Rosie
Joanna hat eine Methode gefunden, wie sie es bewerkstelligen kann. Sie tut einfach, als wäre sie jemand anderes. Welcher Name? Sie nimmt den Erstbesten, der ihr in den Sinn kommt. Die eine Mutter, die sie flüchtig aus der Schule kennt. Die mit den Pferden, mit der sie schon mal Kaffee getrunken hat, die so unbesorgt wirkt, scheinbar alles bestens im Griff hat. Niemand sollte es so leicht im Leben haben.
»Kate …«, ruft sie mit grotesk-fröhlicher Begeisterung und tanzt durch die Küche.
»Kate …« Sie schenkt sich noch einen Wodka ein. »Prost!« Sie hebt das Glas und trinkt auf ihre neue Freundin.
»Kate … Du solltest es auch mal versuchen. Es ist, als würde der Geist fliegen, wenn man nur genug von dem Zeug trinkt.«
Eigentlich kennt sie Kate fast nicht.

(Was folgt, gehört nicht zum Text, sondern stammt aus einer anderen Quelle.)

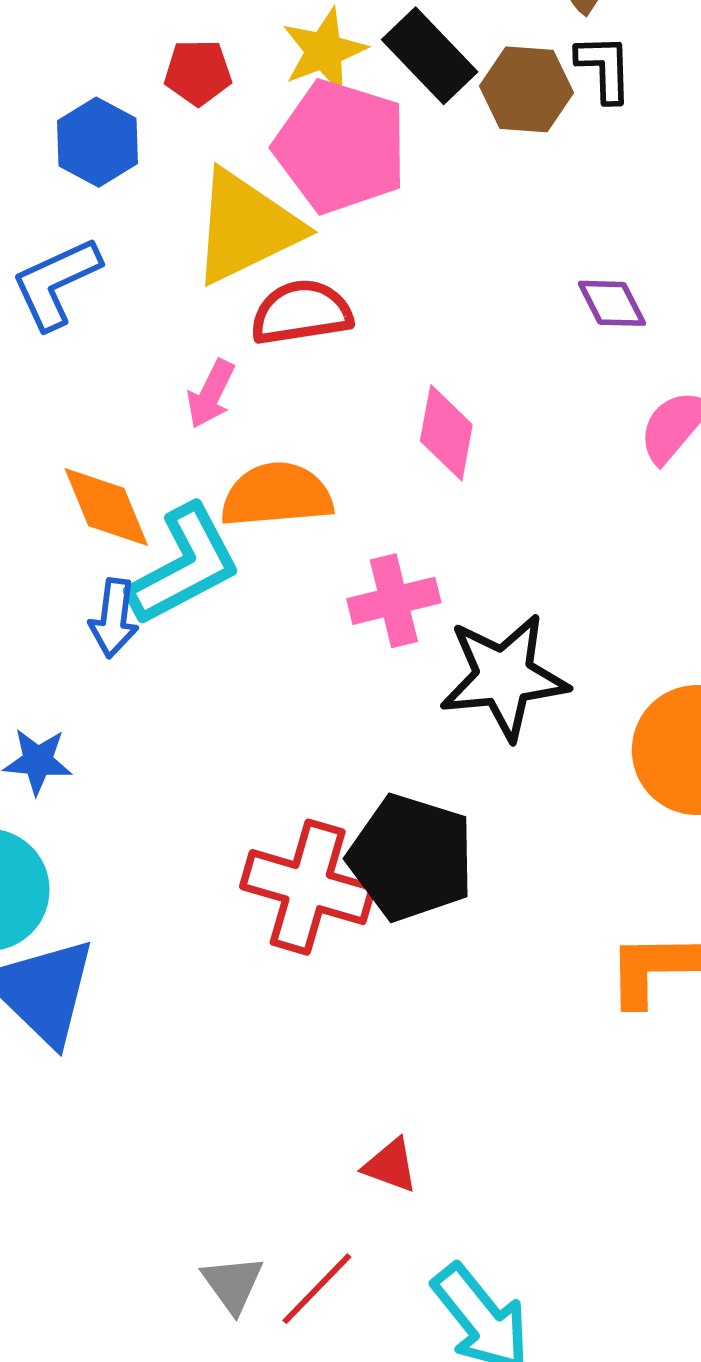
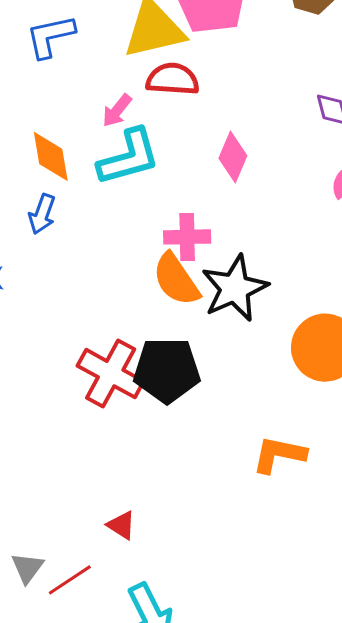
orange semicircle: (277, 495) -> (176, 280), moved, turned -132
cyan L-shape: (184, 565) -> (129, 157), moved
black star: (504, 677) -> (235, 288), turned -30
black pentagon: (411, 858) -> (167, 370), turned -30

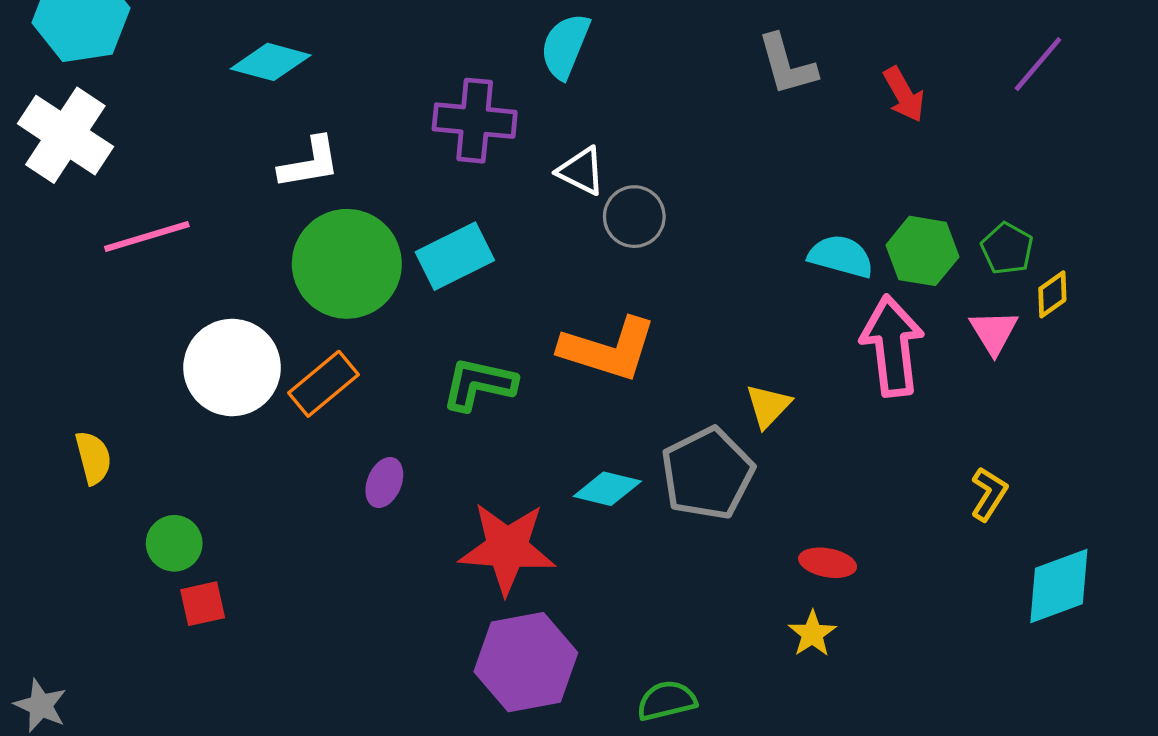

Sie gehen ab und zu mal Mittagessen, und Kate isst sogar, was sie auf dem Teller hat. Wohingegen Joanna bloß so tut, versteht sich. Aber Kate merkt es gar nicht.
Der Gedanke, dass Kate einspringt, amüsiert sie. Natürlich nicht die echte Kate – die ist viel zu brav und naiv, um auch nur auf so eine Idee zu kommen. Oder? Vielleicht ist sie ja doch kein so guter Mensch, wie sie immer vorgibt. Hat nicht jeder seine kleinen, dunklen Geheimnisse?
Sie lacht. Es ist ein irres, schrilles Lachen. Das Lachen einer Verrückten. Sie kippt ein weiteres Glas in einem Zug hinunter.
Dadurch verwandelt sie sich in Kate. Sie wird mit Kates Stimme sprechen, Kates Hände benutzen, in Kates Körper schlüpfen, und Joanna wird sich nichts zuschulden kommen lassen. Und wenn alles vorbei und wieder Normalität eingekehrt ist, wird Neal nach Hause kommen.